Here is a reference: http://www.npr.org/templates/story/story.php?storyId=105680875

– Wittney Horton is another example of the above. She was dropped when the insurance company found a note from a doctor in her file that she never saw. Of course, she was only dropped *after* she got sick.

Here is a reference: http://www.youtube.com/watch?v=LCYPC2BMmB8

– Here is an example of an insurance company that dropped an entire line of coverage most likely to avoid paying for the coverage of a single member…that member will now likely die:

http://www.washingtontimes.com/news/2009/oct/14/ny-insurance-company-tries-to-rid-itself-of-high-c/

– Okay, getting tired of all the typing, so I’ll just include another link to another example here:

http://www.washingtonpost.com/wp-dyn/content/article/2009/09/07/AR2009090702455.html

Now, you’ve provided one example, and I’ve provided a half-dozen or so examples.
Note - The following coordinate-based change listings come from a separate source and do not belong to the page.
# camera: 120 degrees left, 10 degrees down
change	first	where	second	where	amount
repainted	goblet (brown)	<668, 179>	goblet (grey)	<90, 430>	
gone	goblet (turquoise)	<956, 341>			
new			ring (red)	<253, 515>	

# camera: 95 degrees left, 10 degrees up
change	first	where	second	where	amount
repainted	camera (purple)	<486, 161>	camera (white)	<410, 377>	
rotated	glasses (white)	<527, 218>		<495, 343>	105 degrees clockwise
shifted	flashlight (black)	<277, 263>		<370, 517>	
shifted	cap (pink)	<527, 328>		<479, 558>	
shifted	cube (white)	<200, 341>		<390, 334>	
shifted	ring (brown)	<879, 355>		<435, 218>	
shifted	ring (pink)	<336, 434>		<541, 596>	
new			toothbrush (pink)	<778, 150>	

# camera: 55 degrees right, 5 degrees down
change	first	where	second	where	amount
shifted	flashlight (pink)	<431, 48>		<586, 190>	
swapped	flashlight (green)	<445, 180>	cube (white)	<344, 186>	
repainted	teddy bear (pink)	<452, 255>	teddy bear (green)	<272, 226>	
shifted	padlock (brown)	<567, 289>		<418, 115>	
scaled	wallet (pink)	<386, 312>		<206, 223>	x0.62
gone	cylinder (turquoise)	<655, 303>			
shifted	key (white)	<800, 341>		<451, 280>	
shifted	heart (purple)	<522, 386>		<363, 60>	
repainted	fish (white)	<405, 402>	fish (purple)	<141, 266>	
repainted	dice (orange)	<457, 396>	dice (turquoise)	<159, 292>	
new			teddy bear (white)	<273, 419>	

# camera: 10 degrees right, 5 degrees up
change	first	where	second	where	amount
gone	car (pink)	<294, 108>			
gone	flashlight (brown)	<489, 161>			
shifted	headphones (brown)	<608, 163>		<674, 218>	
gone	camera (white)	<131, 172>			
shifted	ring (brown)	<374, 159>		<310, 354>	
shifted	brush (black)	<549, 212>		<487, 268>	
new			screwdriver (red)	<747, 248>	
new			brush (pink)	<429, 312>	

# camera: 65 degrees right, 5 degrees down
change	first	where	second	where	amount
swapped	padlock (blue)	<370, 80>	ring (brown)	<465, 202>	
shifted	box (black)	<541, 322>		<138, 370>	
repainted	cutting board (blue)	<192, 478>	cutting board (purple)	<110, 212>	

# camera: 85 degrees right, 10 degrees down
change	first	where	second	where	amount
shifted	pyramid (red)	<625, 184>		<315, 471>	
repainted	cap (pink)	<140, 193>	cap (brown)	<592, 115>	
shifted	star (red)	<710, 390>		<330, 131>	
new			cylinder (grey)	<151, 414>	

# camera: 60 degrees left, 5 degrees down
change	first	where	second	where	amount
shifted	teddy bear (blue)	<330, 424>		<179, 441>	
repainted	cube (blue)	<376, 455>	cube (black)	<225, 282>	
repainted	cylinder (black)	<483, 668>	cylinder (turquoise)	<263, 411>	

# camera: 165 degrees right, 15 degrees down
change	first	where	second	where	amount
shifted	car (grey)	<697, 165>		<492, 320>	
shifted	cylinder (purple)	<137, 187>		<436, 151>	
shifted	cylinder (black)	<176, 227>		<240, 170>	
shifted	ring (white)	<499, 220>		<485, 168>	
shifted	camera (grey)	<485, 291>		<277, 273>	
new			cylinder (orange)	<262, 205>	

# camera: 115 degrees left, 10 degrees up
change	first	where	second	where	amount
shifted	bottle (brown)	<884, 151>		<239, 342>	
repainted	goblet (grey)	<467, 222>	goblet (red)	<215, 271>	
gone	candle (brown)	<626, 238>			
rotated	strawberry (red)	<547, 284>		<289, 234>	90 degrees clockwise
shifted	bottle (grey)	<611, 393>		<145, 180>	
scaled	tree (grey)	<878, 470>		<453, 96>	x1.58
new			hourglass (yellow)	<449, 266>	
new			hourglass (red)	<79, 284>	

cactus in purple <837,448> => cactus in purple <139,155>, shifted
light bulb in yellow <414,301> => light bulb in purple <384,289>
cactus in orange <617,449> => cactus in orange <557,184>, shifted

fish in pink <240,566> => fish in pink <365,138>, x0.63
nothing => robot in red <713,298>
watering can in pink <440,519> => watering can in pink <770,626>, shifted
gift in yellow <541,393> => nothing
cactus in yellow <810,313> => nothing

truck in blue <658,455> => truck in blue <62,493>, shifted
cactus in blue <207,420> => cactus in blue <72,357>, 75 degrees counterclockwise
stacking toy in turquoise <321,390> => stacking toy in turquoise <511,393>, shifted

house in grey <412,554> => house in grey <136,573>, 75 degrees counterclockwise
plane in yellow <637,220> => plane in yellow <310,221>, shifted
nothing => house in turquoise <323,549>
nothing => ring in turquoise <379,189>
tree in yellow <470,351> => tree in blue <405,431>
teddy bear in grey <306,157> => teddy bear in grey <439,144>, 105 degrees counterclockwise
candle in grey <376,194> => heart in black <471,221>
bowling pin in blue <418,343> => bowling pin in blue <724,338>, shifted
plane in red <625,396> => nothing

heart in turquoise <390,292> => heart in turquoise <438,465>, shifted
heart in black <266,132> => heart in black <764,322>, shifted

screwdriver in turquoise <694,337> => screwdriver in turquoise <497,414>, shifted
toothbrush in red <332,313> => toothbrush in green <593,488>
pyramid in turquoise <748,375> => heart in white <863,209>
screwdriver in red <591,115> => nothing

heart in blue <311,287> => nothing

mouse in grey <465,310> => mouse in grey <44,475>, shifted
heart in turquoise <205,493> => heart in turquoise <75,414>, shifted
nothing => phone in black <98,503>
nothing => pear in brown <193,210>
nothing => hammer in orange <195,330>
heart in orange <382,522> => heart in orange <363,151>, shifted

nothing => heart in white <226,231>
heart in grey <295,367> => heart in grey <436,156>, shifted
And the examples I’ve provided you claim don’t happen because it’s “illegal”…

This is what keeps private insurance companies in line and keeps them from committing crimes like this case of estoppel here.

Then how do you explain the examples above?

In many of the cases above, the insurance company was sued, and in many of the cases, they lost.

But, the actuaries at the insurance companies were smart enough to know that the payouts for the lawsuits would be less than paying for the denied treatments.

Therefore, the insurance companies are happy to get sued and lose, as they save money that way. They don’t seem to care much for the people who die in the meantime.